Over the past couple of years, a number of countries have initiated ‘regulatory sandboxes’ to facilitate growth in their financial sectors. Regulatory sandbox usually implement a set of rules that allow trailblazers to test their products and business models in a live environment with minimal legal requirements. The majority of these programs come with predefined restrictions, such as limitations on clients, time-limit testing, predetermined exceptions, and testing under regulator supervision. Their purpose is to minimize legal uncertainty, improve access to investment, and create rules for new products and business models.
Recently, Bahrain announced it is organizing a plan to transform the Middle East fintech space and invigorate its internal economy by way of using the blockchain as a key tool, and is working to establish a corresponding regulatory sandbox. CEO of The Bahrain Economic Development Board (EDB), Khalid Al Rumaihi, stated recently during the GCC financial forum in Manama:
“We are in talks with a group of people from the central bank of Singapore, which began its own blockchain project for bank transactions 18 months ago and is making huge progress. The ability for blockchain to be adopted at the country level is a huge opportunity for Bahrain to move into the spotlight as a pioneer in this space.”
In June 2016, the Monetary Authority of Singapore (MAS) proposed guidelines for a sandbox that enables financial and non-financial institutions to test fintech solutions in an environment with relaxed regulatory requirements. The MAS examines applicants based on qualities such as ingenuity and the ability to distribute the product nationwide.
The MAS, Singapore’s stock exchange, and eight local and foreign banks are collaborating on a project to utilize blockchain technology for interbank payments.
On February 23, 2017, the Canadian Securities Administrators (CSA) announced the launching of a regulatory sandbox initiative that is open to business models focused on energizing the Canadian market. This includes cryptocurrency or distributed ledger based ventures, the utilization of artificial intelligence for trading, regulatory technology, and online investment platforms. During the application process, CSA staff may request live environment testing, a business plan, and/or a demonstration of how potential investors can benefit.

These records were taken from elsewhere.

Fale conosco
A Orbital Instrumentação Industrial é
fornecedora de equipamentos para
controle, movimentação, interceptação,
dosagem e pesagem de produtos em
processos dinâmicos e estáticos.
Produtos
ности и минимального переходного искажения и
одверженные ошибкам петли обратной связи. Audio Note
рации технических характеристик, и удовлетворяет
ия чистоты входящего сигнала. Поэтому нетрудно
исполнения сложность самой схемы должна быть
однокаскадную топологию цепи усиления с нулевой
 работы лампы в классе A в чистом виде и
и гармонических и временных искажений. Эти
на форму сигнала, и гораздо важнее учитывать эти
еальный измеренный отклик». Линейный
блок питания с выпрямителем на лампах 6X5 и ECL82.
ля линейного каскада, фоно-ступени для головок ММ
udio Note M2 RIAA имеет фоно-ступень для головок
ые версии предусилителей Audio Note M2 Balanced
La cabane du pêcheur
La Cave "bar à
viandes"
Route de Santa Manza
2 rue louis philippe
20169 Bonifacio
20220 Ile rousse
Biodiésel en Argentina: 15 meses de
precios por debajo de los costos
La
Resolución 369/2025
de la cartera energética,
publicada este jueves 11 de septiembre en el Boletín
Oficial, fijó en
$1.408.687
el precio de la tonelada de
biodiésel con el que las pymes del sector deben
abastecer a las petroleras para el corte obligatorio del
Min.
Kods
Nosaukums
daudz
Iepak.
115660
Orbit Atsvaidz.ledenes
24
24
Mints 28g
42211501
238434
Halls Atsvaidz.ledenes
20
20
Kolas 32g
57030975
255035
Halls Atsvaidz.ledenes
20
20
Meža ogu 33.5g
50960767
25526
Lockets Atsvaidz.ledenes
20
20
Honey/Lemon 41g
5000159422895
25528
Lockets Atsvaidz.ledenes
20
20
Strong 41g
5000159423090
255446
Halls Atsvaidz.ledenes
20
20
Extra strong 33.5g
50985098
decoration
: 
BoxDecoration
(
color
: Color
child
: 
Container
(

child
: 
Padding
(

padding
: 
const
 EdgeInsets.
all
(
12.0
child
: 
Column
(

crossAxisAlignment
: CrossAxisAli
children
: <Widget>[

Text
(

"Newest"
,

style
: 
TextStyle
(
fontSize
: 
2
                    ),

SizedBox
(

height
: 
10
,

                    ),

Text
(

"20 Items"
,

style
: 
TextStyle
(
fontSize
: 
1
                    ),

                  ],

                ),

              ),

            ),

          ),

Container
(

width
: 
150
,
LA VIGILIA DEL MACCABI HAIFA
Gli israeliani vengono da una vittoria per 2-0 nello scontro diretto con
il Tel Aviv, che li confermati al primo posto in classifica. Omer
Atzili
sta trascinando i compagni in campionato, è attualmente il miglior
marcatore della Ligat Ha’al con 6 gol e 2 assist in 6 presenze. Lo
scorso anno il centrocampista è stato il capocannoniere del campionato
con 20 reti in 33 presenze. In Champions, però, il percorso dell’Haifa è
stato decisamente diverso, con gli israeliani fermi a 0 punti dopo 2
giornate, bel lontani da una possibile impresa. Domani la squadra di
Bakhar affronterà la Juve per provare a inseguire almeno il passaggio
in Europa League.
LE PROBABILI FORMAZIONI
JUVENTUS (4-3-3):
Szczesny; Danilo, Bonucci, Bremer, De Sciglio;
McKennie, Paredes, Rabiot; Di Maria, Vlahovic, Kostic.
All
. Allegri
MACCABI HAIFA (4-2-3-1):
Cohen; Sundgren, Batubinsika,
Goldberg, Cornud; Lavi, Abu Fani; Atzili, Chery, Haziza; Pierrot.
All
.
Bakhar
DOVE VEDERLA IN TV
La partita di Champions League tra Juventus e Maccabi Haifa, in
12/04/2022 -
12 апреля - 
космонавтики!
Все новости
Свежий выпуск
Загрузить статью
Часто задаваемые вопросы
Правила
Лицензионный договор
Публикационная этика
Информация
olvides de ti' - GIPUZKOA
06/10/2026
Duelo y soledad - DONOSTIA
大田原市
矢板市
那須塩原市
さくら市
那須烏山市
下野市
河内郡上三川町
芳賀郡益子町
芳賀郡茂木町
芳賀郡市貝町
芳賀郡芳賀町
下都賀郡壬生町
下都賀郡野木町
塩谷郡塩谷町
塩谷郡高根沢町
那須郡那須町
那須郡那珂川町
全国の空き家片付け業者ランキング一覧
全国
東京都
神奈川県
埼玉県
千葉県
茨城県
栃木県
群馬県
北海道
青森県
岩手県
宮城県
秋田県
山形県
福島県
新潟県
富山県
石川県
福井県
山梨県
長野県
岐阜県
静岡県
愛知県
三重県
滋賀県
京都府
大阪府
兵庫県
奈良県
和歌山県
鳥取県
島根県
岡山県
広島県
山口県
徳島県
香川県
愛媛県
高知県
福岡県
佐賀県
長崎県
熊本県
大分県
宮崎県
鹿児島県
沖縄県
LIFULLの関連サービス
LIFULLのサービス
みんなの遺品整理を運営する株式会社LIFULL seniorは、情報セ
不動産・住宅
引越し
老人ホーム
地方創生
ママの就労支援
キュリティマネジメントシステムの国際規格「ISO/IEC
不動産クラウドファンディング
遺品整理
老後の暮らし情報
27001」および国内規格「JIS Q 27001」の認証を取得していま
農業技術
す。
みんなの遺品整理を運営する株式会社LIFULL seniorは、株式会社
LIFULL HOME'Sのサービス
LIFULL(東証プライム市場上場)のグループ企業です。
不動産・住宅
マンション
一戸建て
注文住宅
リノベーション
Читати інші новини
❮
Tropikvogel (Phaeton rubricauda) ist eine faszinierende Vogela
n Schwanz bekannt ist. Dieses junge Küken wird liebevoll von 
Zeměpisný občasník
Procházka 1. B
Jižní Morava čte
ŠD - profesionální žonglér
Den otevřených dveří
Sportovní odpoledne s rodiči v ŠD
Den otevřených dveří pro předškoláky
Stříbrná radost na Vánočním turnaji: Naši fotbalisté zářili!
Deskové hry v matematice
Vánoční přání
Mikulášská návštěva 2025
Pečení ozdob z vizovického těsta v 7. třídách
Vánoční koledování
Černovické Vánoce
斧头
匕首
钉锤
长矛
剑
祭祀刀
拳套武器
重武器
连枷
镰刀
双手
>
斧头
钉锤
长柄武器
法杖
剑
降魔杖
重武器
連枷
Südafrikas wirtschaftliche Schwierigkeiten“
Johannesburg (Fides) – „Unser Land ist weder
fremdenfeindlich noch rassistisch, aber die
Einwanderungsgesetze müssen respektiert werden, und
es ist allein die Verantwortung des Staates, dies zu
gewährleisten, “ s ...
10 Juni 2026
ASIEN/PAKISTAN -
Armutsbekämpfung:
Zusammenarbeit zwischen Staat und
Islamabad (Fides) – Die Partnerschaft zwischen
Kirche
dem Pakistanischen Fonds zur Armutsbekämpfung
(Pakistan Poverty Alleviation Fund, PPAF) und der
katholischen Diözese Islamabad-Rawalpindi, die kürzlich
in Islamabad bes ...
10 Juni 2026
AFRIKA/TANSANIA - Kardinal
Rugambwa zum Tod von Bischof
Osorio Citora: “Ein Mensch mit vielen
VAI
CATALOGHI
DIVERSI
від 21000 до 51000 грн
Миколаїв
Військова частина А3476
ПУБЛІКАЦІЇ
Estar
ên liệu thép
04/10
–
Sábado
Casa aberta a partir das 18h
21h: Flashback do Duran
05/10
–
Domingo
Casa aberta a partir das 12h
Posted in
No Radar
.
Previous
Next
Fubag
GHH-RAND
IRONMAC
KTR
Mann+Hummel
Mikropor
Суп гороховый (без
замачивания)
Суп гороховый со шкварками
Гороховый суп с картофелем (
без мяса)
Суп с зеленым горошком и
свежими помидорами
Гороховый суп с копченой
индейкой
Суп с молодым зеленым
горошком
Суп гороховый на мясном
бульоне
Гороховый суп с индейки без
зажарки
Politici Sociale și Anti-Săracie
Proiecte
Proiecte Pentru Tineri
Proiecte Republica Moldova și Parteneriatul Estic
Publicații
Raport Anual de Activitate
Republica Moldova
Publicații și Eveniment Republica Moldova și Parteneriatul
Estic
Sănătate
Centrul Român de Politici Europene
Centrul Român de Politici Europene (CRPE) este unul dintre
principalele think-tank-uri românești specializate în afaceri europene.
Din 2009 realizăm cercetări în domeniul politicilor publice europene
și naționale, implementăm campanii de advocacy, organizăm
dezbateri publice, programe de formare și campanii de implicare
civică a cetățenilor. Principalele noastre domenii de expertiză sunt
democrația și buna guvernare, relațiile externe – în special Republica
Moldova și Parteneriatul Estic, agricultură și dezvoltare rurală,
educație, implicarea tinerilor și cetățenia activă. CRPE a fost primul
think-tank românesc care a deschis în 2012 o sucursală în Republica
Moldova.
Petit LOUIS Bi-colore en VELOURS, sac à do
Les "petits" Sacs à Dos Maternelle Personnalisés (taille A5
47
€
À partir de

The Financial Conduct Authority (FCA) of the UK offers a regulatory sandbox that seeks to clarify applicable rules before proceeding with an original idea. The sandbox offers participants access to potential waivers and modifications to FCA rules. The FCA evaluates applicants by examining the ingenuity of the idea, the company’s benefit to consumers, the status of the project, and the need for FCA guidance. The program is broken down into two cohorts, the first of which received applications from 69 companies, though only 24 were accepted. The application period for the second cohort ended on January 19.
On June 8, 2016, the Australian Securities and Investments Commission (ASIC) issued a formal proposal for a regulatory sandbox that is intended to bolster the Australian fintech industry. The sandbox allows ASIC to assist with any issues related to ‘speed to market’ and meeting the organizational competence requirements of obtaining a license. The program will allow start-ups to conduct tests on certain financial services for up to six months.
In March 2016, The Switzerland Financial Market Supervisory Authority (FINMA) announced it would introduce a new licensing category for innovative companies, along with a license exempt sandbox. This program is specifically tailored to businesses that conduct some form of banking activity but will limit lending.
On October 18, 2016, Bank Negara Malaysia (BNM) announced its own regulatory sandbox framework in a Discussion Paper. However, Malaysia’s sandbox focused on the proven track records of the companies applying, and held a preference for start-ups from institutions that collaborated well with others. BNM has indicated that, after the one-year sandbox pilot is completed, it would consider altering regulations to facilitate the successes of new ideas and/or business models that have promising outcomes.
To aid Hong Kong’s aspirations as a competitive financial hub and facilitate development of fintech in its banking sector, Hong Kong Monetary Authority (HKMA) launched a sandbox on September 6, 2016. Breaking with the trend of other countries, Hong Kong’s program is only offered to established banks seeking to explore distributed ledger technology and fintech solutions. Start-up firms are prohibited from entering this program.
The Bank of Thailand announced in September 2016 that it would be pushing for a fintech regulatory sandbox with the goal of sharing information and shaping regulation. Commercial banks were encouraged to apply first and only later would admission be opened up to non-bank firms and technology companies. Smaller firms are encouraged to join incubators.
In February 2017, Roman Shiiko, economic advisor to the Bank of Russia, announced the rollout of the first phase of a Russian sandbox, in which new and inventive global services could be explored and developed. Shikko describes Russia’s initiative as “a major step forward in the creation of an innovation ecosystem in Russia’s young fintech community.”
The adoption of these regulatory sandboxes confirms that governments are taking a more progressive and proactive approach toward the idea of fintech innovation. In addition, many of the countries listed are including blockchain technology in the evolution of their financial systems. As more new ideas from people of varying cultures and backgrounds are tested and perfected, the world-wide financial landscape is positioned to thrive.